Extract the lines from the one containing "n’hésitez pas à" through the one containing "cookies afin de", both included, and reproduce them without any change.
Information given Start Marker
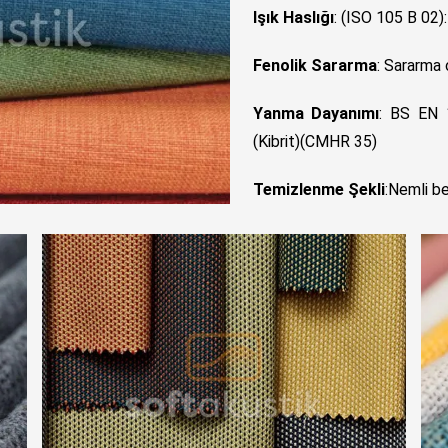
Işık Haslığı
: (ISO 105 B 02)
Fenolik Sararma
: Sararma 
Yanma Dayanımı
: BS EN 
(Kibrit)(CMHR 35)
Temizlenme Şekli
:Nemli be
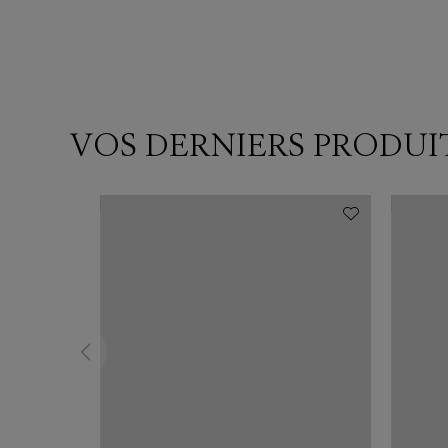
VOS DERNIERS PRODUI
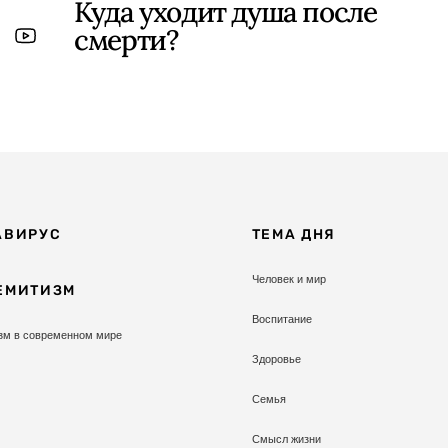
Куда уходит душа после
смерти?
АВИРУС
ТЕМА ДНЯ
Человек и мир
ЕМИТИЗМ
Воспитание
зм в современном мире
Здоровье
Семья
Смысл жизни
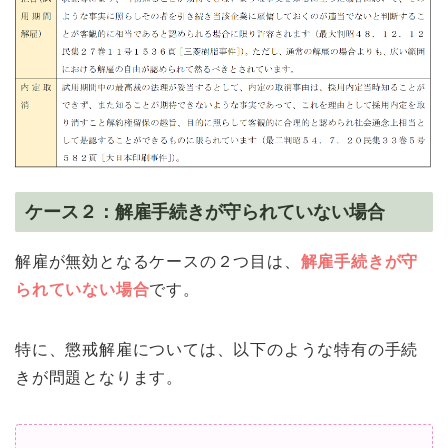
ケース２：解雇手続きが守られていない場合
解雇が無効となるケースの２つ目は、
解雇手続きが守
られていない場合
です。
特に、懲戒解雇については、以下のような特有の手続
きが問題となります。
Information given End Marker
Information given Start Marker
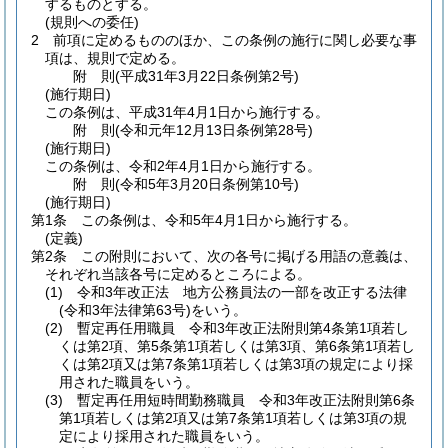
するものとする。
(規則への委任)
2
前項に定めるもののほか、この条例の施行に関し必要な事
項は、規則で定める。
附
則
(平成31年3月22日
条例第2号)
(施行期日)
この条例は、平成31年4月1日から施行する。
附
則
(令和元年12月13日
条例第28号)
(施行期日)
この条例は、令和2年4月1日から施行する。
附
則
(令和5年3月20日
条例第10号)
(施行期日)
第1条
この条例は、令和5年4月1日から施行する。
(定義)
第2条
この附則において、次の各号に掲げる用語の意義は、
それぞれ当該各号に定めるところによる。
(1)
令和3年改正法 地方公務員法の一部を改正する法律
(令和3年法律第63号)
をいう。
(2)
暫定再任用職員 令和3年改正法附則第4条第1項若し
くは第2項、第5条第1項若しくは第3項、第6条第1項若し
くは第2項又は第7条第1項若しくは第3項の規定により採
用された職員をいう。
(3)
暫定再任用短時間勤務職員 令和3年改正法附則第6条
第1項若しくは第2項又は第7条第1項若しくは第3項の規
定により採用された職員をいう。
Information given End Marker
Information given Start Marker
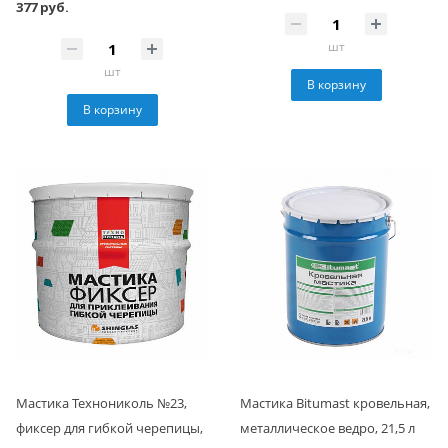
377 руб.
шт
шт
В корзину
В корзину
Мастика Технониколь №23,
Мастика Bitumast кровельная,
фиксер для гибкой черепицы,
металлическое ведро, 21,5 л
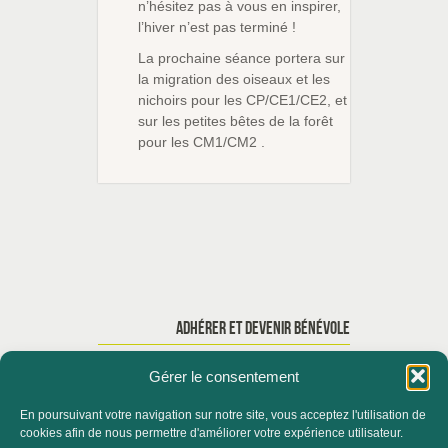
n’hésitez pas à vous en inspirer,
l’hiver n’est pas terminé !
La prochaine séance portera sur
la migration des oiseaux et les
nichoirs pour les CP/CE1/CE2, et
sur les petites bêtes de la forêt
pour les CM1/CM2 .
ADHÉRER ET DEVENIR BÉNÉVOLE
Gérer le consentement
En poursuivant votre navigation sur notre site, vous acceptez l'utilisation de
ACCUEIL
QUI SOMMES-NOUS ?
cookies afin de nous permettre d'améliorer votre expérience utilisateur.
Information given End Marker
▶ **Result of this task**:
n’hésitez pas à vous en inspirer,
l’hiver n’est pas terminé !
La prochaine séance portera sur
la migration des oiseaux et les
nichoirs pour les CP/CE1/CE2, et
sur les petites bêtes de la forêt
pour les CM1/CM2 .
ADHÉRER ET DEVENIR BÉNÉVOLE
Gérer le consentement
En poursuivant votre navigation sur notre site, vous acceptez l'utilisation de
ACCUEIL
QUI SOMMES-NOUS ?
cookies afin de nous permettre d'améliorer votre expérience utilisateur.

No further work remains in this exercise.